Ces médecins qui ne se permettent pas de prendre leur retraite : choix ou nécessité

Le système de santé est en crise : déserts médicaux, urgences débordées, une incessante situation qui empêche les médecins éligibles à la retraite de faire tomber la blouse.

« Comme il y a une pénurie, ça permet d’aider la société un peu plus longtemps, s’il y avait trop de médecins ou des médecins au chômage, forcément on arrêterait pour leur laisser la place » explique le Dr Rabbata. Photo : La Provence

De plus en plus de médecins en France choisissent de prolonger leur activité professionnelle au-delà de l’âge légal de la retraite. Selon la Dress (Direction de la recherche, des études, de l’évaluation et des statistiques), l’âge moyen de départ à la retraite chez les médecins était de 67 ans en 2021.

« Personnellement, je continue parce que je suis en bonne santé et que j’aime mon métier. Cela me permet de continuer à suivre mes patients auxquels je me suis d’ailleurs attaché avec le temps », explique le Dr Rabbata.

En 2018, 20% des médecins âgés de 70 à 79 ans étaient encore actifs, un chiffre qui ne cesse d’augmenter. Selon la Cnom (le Conseil National de l’Ordre des médecins), la moyenne d’âge des médecins tous secteurs confondus est d’ailleurs de 50 ans, marquant un vieillissement important de la profession.

Moins de médecins, moins de retraites 

D’après la Dress, un tiers des communes françaises peut être considéré comme des déserts médicaux. Fin 2016, le taux de croissance des effectifs était de seulement
0,3 %, une situation aberrante pour les soignants.

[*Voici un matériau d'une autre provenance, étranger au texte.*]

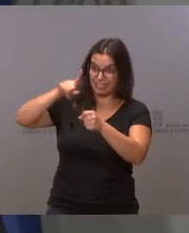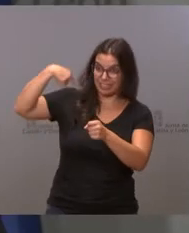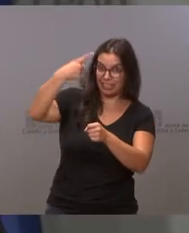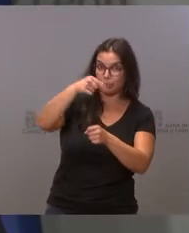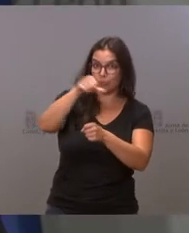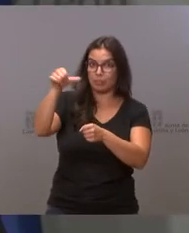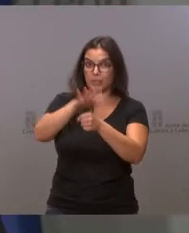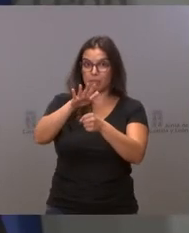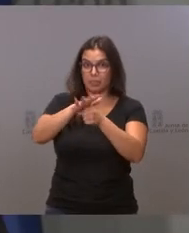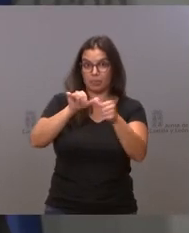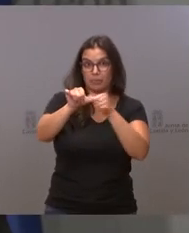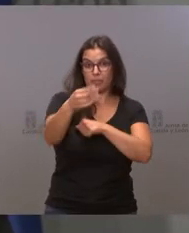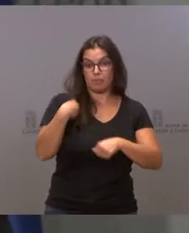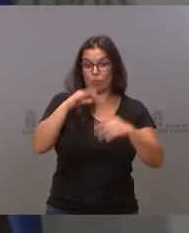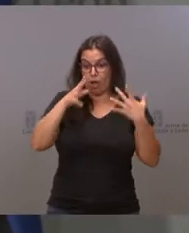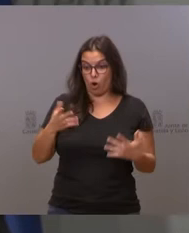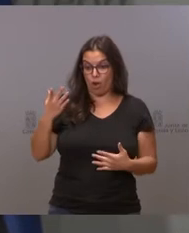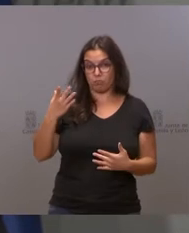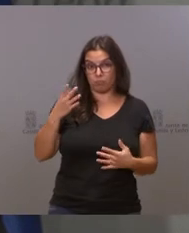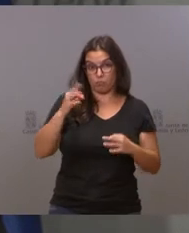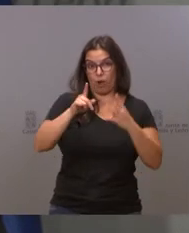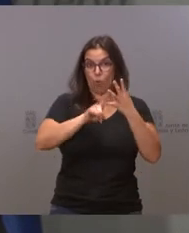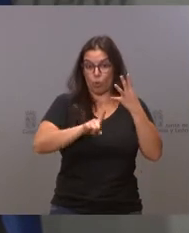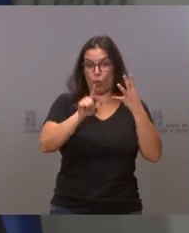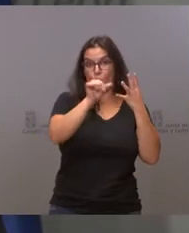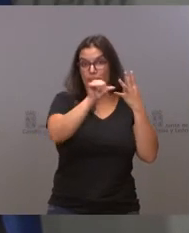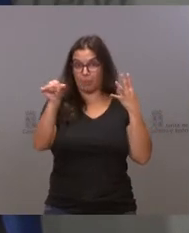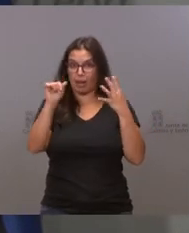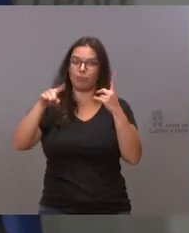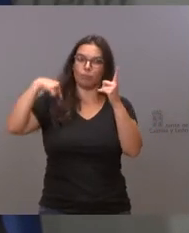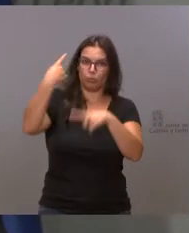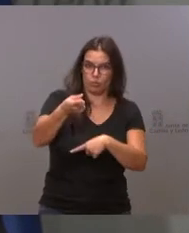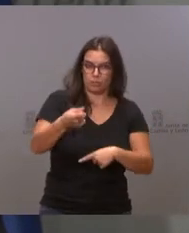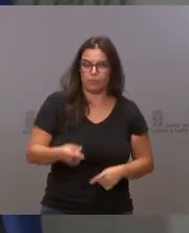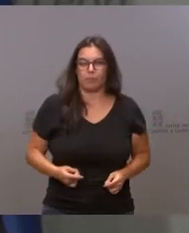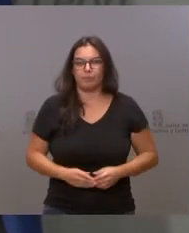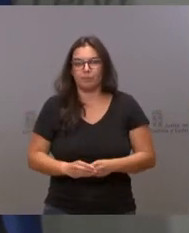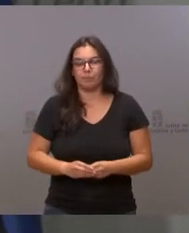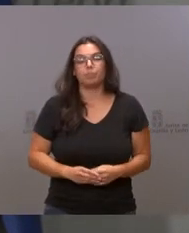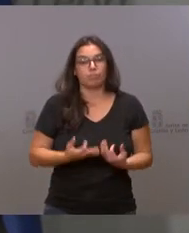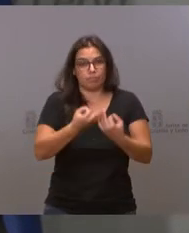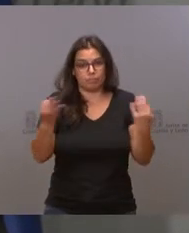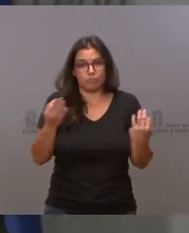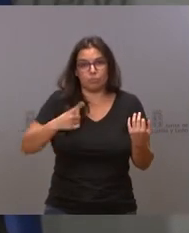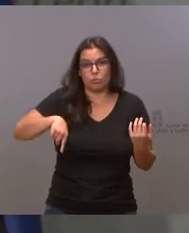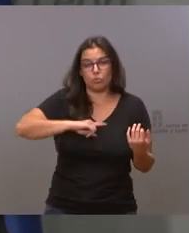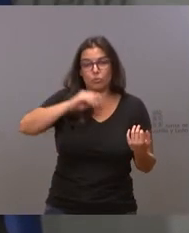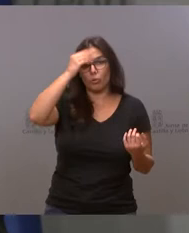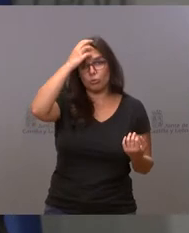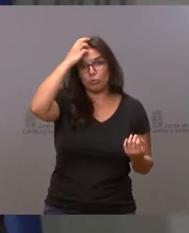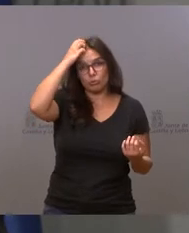haya pasado una semana de la situación en que estamos hoy. Y efectivamente, nosotros tenemos que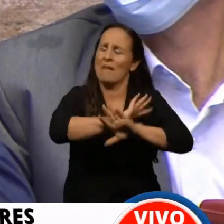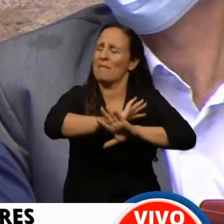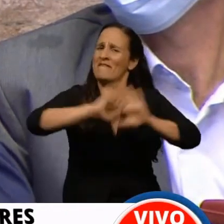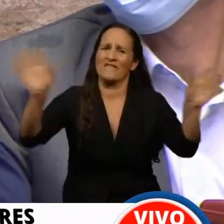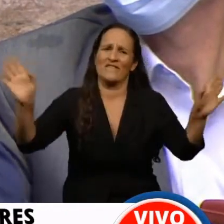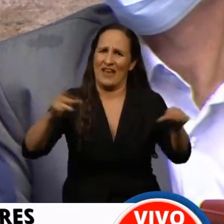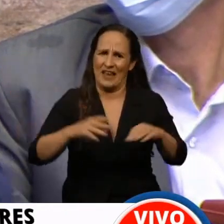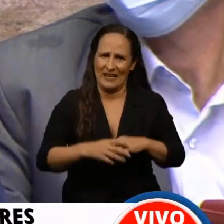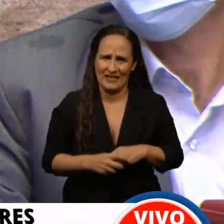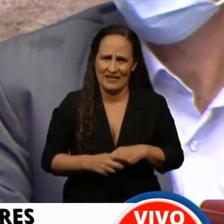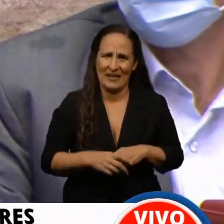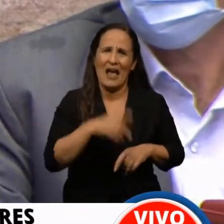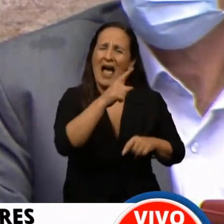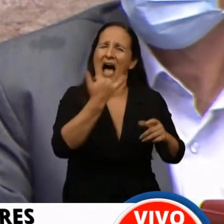autoritarias y de ajuste. Gracias.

La Drees prévoit par ailleurs une stagnation des effectifs jusqu’à l’horizon 2030. « Pour former un généraliste, c’est une dizaine d’années donc même lorsque l’on ouvre des places à la faculté de médecine, les former ça prend du temps. Même si des jeunes médecins arrivent, la démographie ne change pas, car, en parallèle, il y a des médecins qui partent en retraite », explique Dr Rabbata. 

« Il y a des médecins qui sont dans des cabinets dans les petits villages et qui savent qu’ils n’auront pas de remplaçant s’ils partent en retraite et qui continuent donc de travailler pour ne pas délaisser ceux qui ont besoin d’eux », précise-t-il.

Quand on aime, on ne compte pas

Pour les médecins, travailler dans leur profession est souvent plus qu’un simple moyen de gagner leur vie, c’est une véritable vocation. Ils ont choisi de consacrer leur vie à aider les autres malgré des études longues et difficiles, et il arrive qu’ils ne se sentent pas prêts à abandonner cette voie lorsqu’ils atteignent l’âge de la retraite.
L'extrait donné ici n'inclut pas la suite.